In his recent article, “Reactionary Reaction To Resort Fees,” Tom Yamachika, President of The Tax Foundation of Hawaii had this to say about the bills that were introduced in the 2018 Hawaii State Legislature concerning the TAT:

“One of the bills that has come out of the recently concluded legislative session is SB 2699, which proposes to make ‘resort fees subject to our Transient Accommodations Tax (TAT). A ‘resort fee,’ which also goes on your bill if you stay at a hotel, and not only in Hawaii but around the world, is to pay for other amenities such as use of the hotel’s weight room, or pool, or Wi-Fi internet service.

“’Oh?’ you might say. ‘I thought those things were included in the room rate.

“That’s precisely the point, both for the hotels and the Tax Department. The TAT is 10.25% of the gross room rate. Our supreme court has said, ‘in determining tax liability it is fundamental that substance, rather than the form of the transaction, governs. Actualities and consequences of a commercial transaction, rather than the method employed in doing business, are controlling factors in determining such liability.’ In re Kobayashi, 44 Haw. 584, 358 P.2d 539 (1961). Thus, if a ‘resort fee’ is actually a piece of the room charge, by any other name, then it’s taxable as a room charge.

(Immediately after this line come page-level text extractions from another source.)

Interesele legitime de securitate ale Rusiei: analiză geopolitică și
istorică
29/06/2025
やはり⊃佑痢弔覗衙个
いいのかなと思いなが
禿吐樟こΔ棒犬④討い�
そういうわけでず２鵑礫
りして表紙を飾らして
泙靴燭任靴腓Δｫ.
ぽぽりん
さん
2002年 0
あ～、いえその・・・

“One of the tests that the Department is now using to figure out if a resort fee is a room charge with another name is whether the charge is ‘mandatory.’ If the fee is not part of the room charge, then a guest staying at a hotel should be able to opt out of it.

“Some of the bills that were going through the session, such as HB 2432 SD 1, would define a ‘resort fee’ subject to the TAT as: ‘any mandatory charge or surcharge imposed by an operator, owner, or representative thereof on a transient for the use of the transient accommodation’s property, services, or amenities.’ That definition doesn’t seem to be different from what the Department was already enforcing, so there wouldn’t be much harm in enacting that version. That bill died.

“Senate Bill 2699, the one that passed, defines a resort fee as ‘any charge or surcharge imposed by an operator, owner, or representative thereof to a transient for the use of the transient accommodation’s property, services, or amenities.’

“Whoa there!

“Wouldn’t that make pretty much anything on the hotel bill a resort fee? Suppose you watch an in-room movie and get billed for it. Isn’t that a charge for one of the hotel’s amenities, namely the in-room TV and movie system? What about a charge for a meal? If you were to eat in your room, or even in the hotel restaurant, for that matter, isn’t the meal charge for the hotel’s property (food), services (servers), and amenities (in your room, or in the hotel restaurant)? This certainly was not the intent of the TAT when it was enacted, and it would be far different from most hotel room taxes across the country and internationally if the tax is applied in this manner.

“Apparently, some lawmakers were unhappy that the TAT was not being applied to resort fees even if they were shown to be truly optional charges for things other than a transient room rental. So, this bill lurches in the other direction. It’s a reactionary reaction. Is this really what we want for our TAT system?”

eTurbo News will continue to investigate how this new TAT legislation plays out.